Lupus nephritis — ISN/RPS Classification (2003, revised 2018):
• Class I: Minimal mesangial — normal light microscopy, mesangial deposits on immunofluorescence; no specific treatment
• Class II: Mesangial proliferative — mesangial cell proliferation; usually mild; hydroxychloroquine + low-dose steroids
• Class III: Focal (<50% glomeruli affected) — immune complex deposits; requires induction immunosuppression
• Class IV: Diffuse (≥50% glomeruli) — the most severe and most common class in paediatric SLE; segmental or global; requires aggressive induction
• Class V: Membranous — subepithelial deposits; nephrotic syndrome is dominant feature; management differs from III/IV
• Class VI: Advanced sclerosing (≥90% sclerosis) — represents end-stage fibrosis; immunosuppression not beneficial
Renal biopsy is indicated in any child with SLE and: persistent proteinuria (>500 mg/24h or protein:creatinine >0.5), haematuria + proteinuria, rising creatinine, nephrotic syndrome, or hypertension — to determine the class and guide treatment intensity.
CLINICAL PEARL
The most reliable flare-monitoring pair in SLE is anti-dsDNA titre rising + complement C3/C4 falling — this combination predicts nephritis flares days to weeks before clinical symptoms or urine changes.

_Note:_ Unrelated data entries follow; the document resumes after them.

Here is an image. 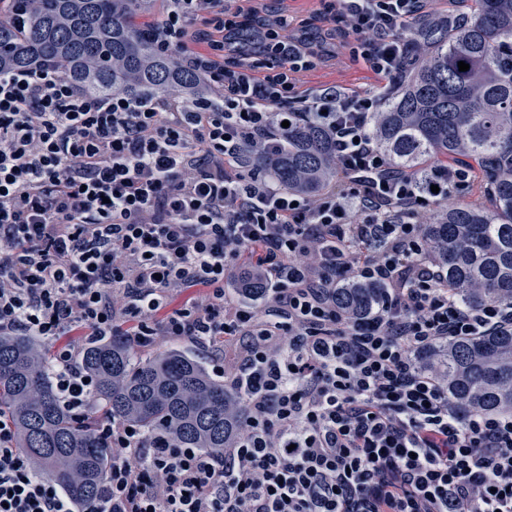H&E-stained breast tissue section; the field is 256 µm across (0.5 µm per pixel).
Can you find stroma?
Masks as SVG:
<instances>
[{
  "label": "stroma",
  "mask_w": 512,
  "mask_h": 512,
  "mask_svg": "<svg viewBox=\"0 0 512 512\" xmlns=\"http://www.w3.org/2000/svg\"><path fill=\"white\" fill-rule=\"evenodd\" d=\"M240 8L243 35L253 41L258 38L253 22L288 19L290 40L302 47L312 63L300 78L299 90L340 86L364 94L385 86V78H372L355 57V38L339 18L337 0H242Z\"/></svg>",
  "instance_id": "stroma-1"
}]
</instances>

Every child with SLE should have anti-dsDNA and complement measured at each clinic visit. When both are moving in the wrong direction, act before the urine dipstick becomes positive. Conversely, anti-Sm does NOT correlate with activity — do not use it to monitor disease. Anti-Sm confirms diagnosis; anti-dsDNA monitors disease.